As a boomer, I grew up with constant tax and spend to fund building roads, water, sewer, schools, public transit, to open up new land for new businesses and large single family housing. Towns doubled in population and doubled again before I finished primary school. That was in Indiana which since the 70s has seen many of those towns shrink.
Why is it that all the bad economic policy leftist cities has so much demand for real estate that asset prices rise much faster than the costs of building new real estate?
Zoning, etc, do not explain the clear market failure that is signaled by such high Fed driven asset price inflation.
Ted Durant
Nov 27 2020 at 11:17am
One of my favorite interview questions (hiring for predictive modeling analysts in mortgage insurance) was, “Explain the connection between interest rates and home prices.” It has always been a mystery to me that people highly trained and experienced in economics don’t understand the connection at all. It’s really quite simple in fundamentals: interest rates are the price of money, and money and houses are complementary goods. Most people buying a house also need to buy money in order to buy the house, and most people who own houses have the ability to buy money at a reduced price. This is further complicated, however, by the fact that houses (depreciating long-life consumer goods) sit on land (generally appreciating assets), so “houses” are really bundles of consumption and investment. Interest rates, as the price of money over time, affect both consumption preference (lower interest rates, ceteris paribus, shift consumption to the present from the future) and investment value (lower interest rates, i.e. lower capitalization rates, ceteris paribus, lead to increased asset values).
Ceteris isn’t usually paribus, of course, and 2020 is a unique set of circumstances. What is going on in housing markets is a combination of historically low mortgage interest rates with: 1) (as noted) a marked shift in housing preferences away from urban cores and toward larger living spaces, a trend which has been accelerated by remote work driven by COVID-19; and 2) the demographics of the largest segment of the population hitting peak home buying age as the second-largest segment of the population is hitting retirement age. It is important also to recognize that, so far, the economic impact of pandemic-induced shutdowns is extraordinarily asymmetric, with income disruption falling most heavily on people who were not likely to be in the home purchase market.

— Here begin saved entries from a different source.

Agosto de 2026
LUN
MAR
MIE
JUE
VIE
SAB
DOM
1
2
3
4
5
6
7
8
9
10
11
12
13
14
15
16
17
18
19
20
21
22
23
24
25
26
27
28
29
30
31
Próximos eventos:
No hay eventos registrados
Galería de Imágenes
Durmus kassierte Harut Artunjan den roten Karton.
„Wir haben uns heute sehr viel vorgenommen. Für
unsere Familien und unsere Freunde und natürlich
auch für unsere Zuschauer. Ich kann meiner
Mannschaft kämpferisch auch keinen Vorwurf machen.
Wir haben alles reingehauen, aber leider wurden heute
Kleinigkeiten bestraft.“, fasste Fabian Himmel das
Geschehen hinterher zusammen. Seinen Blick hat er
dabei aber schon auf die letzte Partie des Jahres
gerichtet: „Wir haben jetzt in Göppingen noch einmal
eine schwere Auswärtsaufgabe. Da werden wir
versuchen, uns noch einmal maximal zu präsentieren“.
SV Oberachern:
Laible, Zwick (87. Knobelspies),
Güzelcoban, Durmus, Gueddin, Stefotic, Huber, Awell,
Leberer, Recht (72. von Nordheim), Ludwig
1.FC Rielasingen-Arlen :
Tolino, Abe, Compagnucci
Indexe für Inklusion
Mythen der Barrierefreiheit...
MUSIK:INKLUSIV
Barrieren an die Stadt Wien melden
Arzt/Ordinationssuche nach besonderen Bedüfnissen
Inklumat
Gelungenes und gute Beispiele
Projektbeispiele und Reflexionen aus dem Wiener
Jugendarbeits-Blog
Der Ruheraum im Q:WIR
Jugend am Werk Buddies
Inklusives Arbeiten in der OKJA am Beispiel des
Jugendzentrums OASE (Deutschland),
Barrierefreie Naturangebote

Some property markets are tanking, others are inflating rapidly. As I like to say, the Newtonian physics of housing are pretty simple: fast-changing demand, slow-changing supply. Housing markets are rarely, if ever, in equilibrium. Our national “housing policy” is entirely focused on making borrowing cheaper, which is pretty much the equivalent of spraying liquid oxygen on a fire when supply is constrained.

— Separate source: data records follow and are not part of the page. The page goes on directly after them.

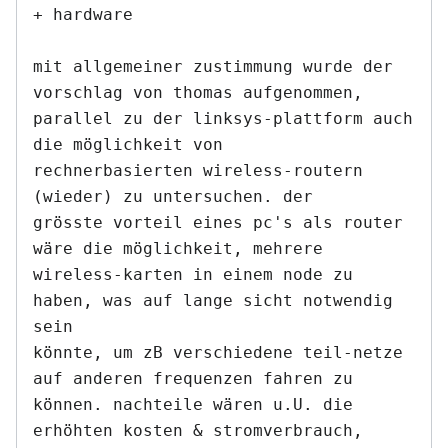
+ hardware

mit allgemeiner zustimmung wurde der 
vorschlag von thomas aufgenommen,

parallel zu der linksys-plattform auch 
die möglichkeit von

rechnerbasierten wireless-routern 
(wieder) zu untersuchen. der

grösste vorteil eines pc's als router 
wäre die möglichkeit, mehrere

wireless-karten in einem node zu 
haben, was auf lange sicht notwendig 
sein

könnte, um zB verschiedene teil-netze 
auf anderen frequenzen fahren zu

können. nachteile wären u.U. die 
erhöhten kosten & stromverbrauch, 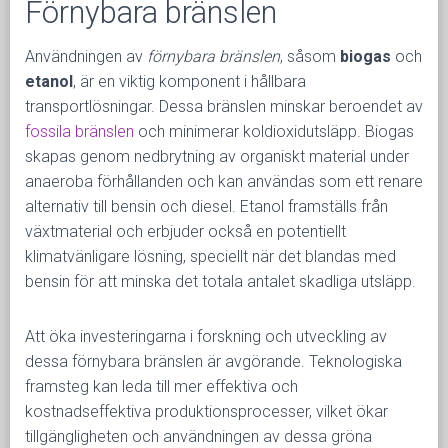
Förnybara bränslen
Användningen av
förnybara bränslen
, såsom
biogas
och
etanol
, är en viktig komponent i hållbara
transportlösningar. Dessa bränslen minskar beroendet av
fossila bränslen
och minimerar koldioxidutsläpp. Biogas
skapas genom nedbrytning av organiskt material under
anaeroba förhållanden och kan användas som ett renare
alternativ till bensin och diesel. Etanol framställs från
växtmaterial och erbjuder också en potentiellt
klimatvänligare lösning, speciellt när det blandas med
bensin för att minska det totala antalet skadliga utsläpp.
Att öka investeringarna i forskning och utveckling av
dessa förnybara bränslen är avgörande. Teknologiska
framsteg kan leda till mer effektiva och
kostnadseffektiva produktionsprocesser, vilket ökar
tillgängligheten och användningen av dessa gröna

So, back to expectations. The change in housing preferences away from urban cores and to larger living spaces suggests that, for a significant part of the population, the expectation is that remote work is here to stay. Anecdotally, I have confirmed this expectation in many conversations. I would also note, anecdotally, most people I talk to (outside of macro economists) expect interest rates to stay low for a long time. People are adjusting their consumption and investment decisions accordingly.